Looking at our boat showed no damage. The best I can figure out is that we did a glancing blow with our 77lb Spade anchor on our bow. I had the Radar running at the time with a 2 mile guard zone. It is supposed to sound an alarm if anything enters the zone. This boats radar signature was just too small. Night watches became even more diligent from then on.

The rest of the trip down we played tag with the Gulfstream. The GS is a river of water that travels north along the East Coast. You get too close to it and the current pushes you way fast in the wrong direction (north). As we would get close to the GS the water temperature would go up to 79*. That’s swimming temperature and a hell of a lot warmer than the 50* water temperature we had in the Chesapeake just a few days ago. The current would also be 1 knot against us. Move in toward shore a few miles and the sea temperature would drop to 74* and the current would slow down or even sometimes reverse and start pushing us. We had dolphins playing with us when we were near the stream. Always a happy sight.

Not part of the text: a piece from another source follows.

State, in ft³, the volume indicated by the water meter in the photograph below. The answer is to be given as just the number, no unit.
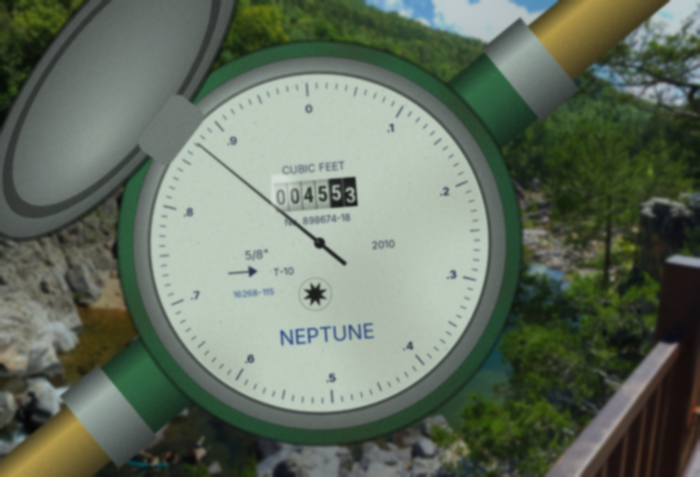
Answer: 4552.87
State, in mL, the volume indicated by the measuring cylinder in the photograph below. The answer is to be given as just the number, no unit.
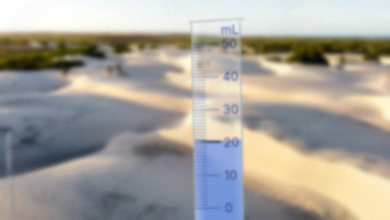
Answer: 20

So we made it to St Augustine this morning after only hitting one boat (yikes). The plan is to stay on a mooring for 2 weeks while Chris is off to Zambia for a work project and I try to whittle down the never-ending boat project list.

Paul

Saturday, December 1, 2012

Test post

Checking e-mail posting connectivity.
We are in Morehead City tonight and plan on leaving in the morning to go outside into the Atlantic. The plan is to leave Beaufort Inlet and head offshore to about 5 miles clear of Cape Fear. Then point at St Augustine, Florida. It will probably be about a 3 day passage, with possible stop off points like Charleston or Jacksonville if we don't like how its going.